Bartolo Cattafi fotografato da Walter Moli nel 1972
Il riconoscimento insomma tarda ad arrivare. Arriva per ora la notizia felice della prossima ripubblicazione del libro delle Poesie 1943 -1979, edito nel 1990 nella collana dello Specchio di Mondadori a cura di Vincenzo Leotta e Giovanni Raboni.
Tornando alla sua pagina autobiografica, Cattafi scrive, a proposito delle sue prime prove poetiche avvenute nel mezzo della guerra: “Le mille cose che quella snervante primavera mi proponeva erano magicamente gravide di significati, ricche di acutissime, deliziose radiazioni. Come in una seconda infanzia cominciai a enumerare le cose amate, a compitare in versi un ingenuo inventario del mondo”.
Nell’immagine dell’ingenuo inventario del mondo, nella capacità di posare lo sguardo su oggetti minuti e situazioni marginali apparentemente insignificanti, e ricavarne, con lucida e temeraria chiarezza, necessità assolute, è la forza e la caratteristica forse prevalente della sua poesia.
“La storia dei miei versi – scrive ancora Cattafi – non può che coincidere con la mia storia umana. Rifiuto e considero vietate le fredde determinazioni dell’intelligenza, le esercitazioni (sia pure civilissime), le sperimentazioni che furbescamente o ingenuamente tentano l’impossibile colpo di dadi”.
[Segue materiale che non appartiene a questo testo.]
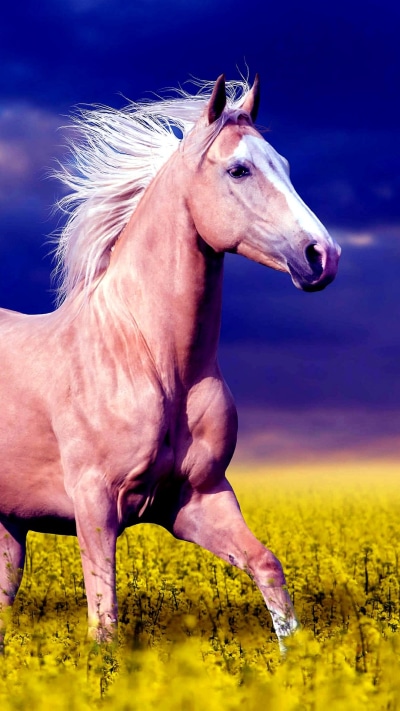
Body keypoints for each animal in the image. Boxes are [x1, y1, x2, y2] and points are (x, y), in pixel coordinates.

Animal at [0, 75, 340, 651]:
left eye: (285, 165)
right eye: (239, 169)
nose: (322, 256)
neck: (150, 361)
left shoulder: (198, 500)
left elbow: (267, 568)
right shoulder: (95, 505)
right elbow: (104, 621)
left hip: (9, 524)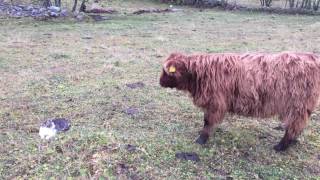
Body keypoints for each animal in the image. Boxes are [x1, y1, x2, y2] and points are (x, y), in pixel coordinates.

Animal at [160, 51, 320, 151]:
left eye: (166, 72)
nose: (160, 82)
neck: (198, 75)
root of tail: (311, 57)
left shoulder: (215, 102)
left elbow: (207, 121)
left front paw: (201, 139)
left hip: (297, 106)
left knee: (294, 126)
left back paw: (280, 147)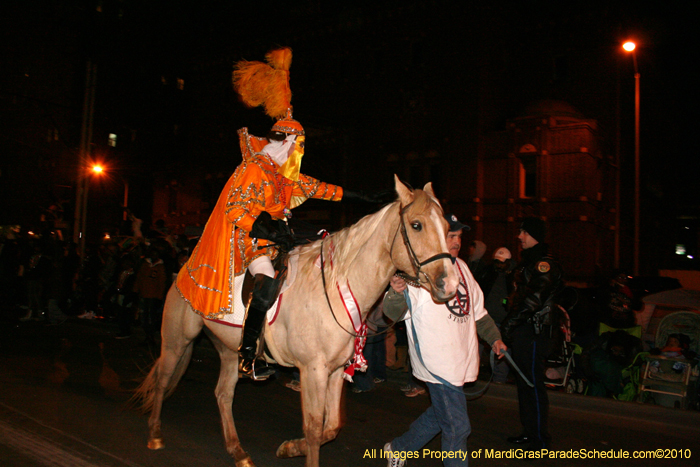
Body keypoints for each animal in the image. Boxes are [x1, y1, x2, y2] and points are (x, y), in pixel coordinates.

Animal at [134, 176, 460, 467]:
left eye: (446, 228)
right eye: (416, 225)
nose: (450, 284)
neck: (335, 286)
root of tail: (184, 267)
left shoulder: (335, 370)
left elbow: (332, 426)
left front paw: (289, 448)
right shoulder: (311, 370)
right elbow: (315, 429)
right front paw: (297, 448)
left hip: (228, 350)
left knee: (223, 394)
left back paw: (238, 451)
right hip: (177, 341)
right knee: (163, 379)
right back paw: (154, 435)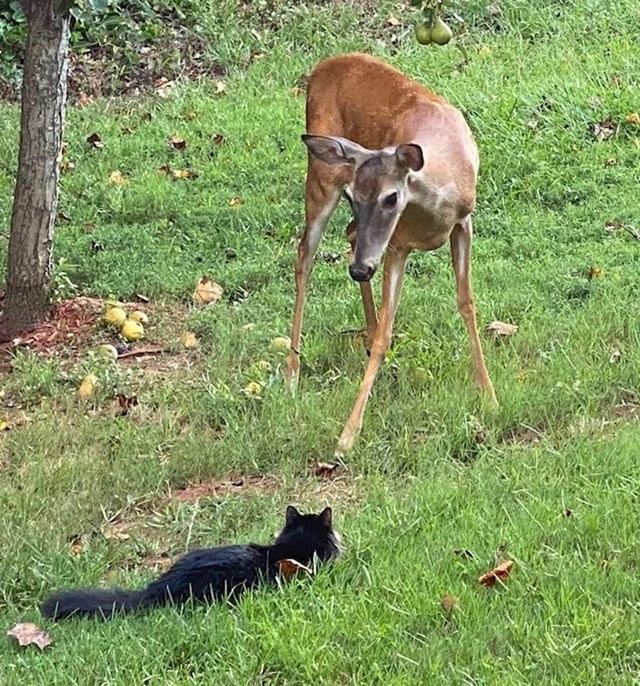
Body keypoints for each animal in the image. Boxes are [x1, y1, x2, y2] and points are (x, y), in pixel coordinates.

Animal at [284, 53, 500, 456]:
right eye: (354, 195)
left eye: (391, 197)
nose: (358, 271)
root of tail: (322, 66)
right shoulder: (397, 244)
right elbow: (388, 327)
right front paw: (347, 437)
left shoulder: (463, 223)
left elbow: (466, 302)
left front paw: (489, 395)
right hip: (321, 177)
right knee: (305, 254)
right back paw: (292, 373)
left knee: (350, 235)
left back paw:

Si tratta di una trasparente dichiarazione di poetica, sostenuta con coraggiosa consapevolezza in anni di sperimentalismo e di astruserie verbali.
“Non mi riesce di capire il mestieredi poeta, i ferri, il laboratorio di questo mestiere. Quella del poeta è secondo me una pura e semplice condizione umana, la poesia appartiene alla nostra più intima biologia, condiziona e sviluppa il nostro destino, è un modo come un altro di essere uomini. Di là dagli schemi mentali, dalle velleità, dalle frigide volizioni e dalle sapienti masturbazioni, la poesia nasce sotto il segno apparente dell’imprevisto (vi sono misteriose maturazioni, catalizzatori non sempre identificabili, forze e forme insospettate che si liberano rompendo lo stato di quiete, che scattano e si scatenano secondo le linee d’un disegno naturale a cui bisogna con coraggio arrendersi, individuandolo e potenziandolo, per quanto consentito, con accorta vigilanza in mezzo alla selva allettante degli inganni, dei miraggi, delle false rappresentazioni). Poesia è dunque per me avventura, viaggio, scoperta, vitale reperimento degli idoli della tribù, tentata decifrazione del mondo, cattura e possesso di frammenti del mondo, nuda denuncia del mondo in cui si è uomini, cruento atto esistenziale”.
Da scrivere sui muri. Da far copiare e mandare a memoria ai molti poeti e ai pochi lettori di oggi. Da raccontare ai ragazzi.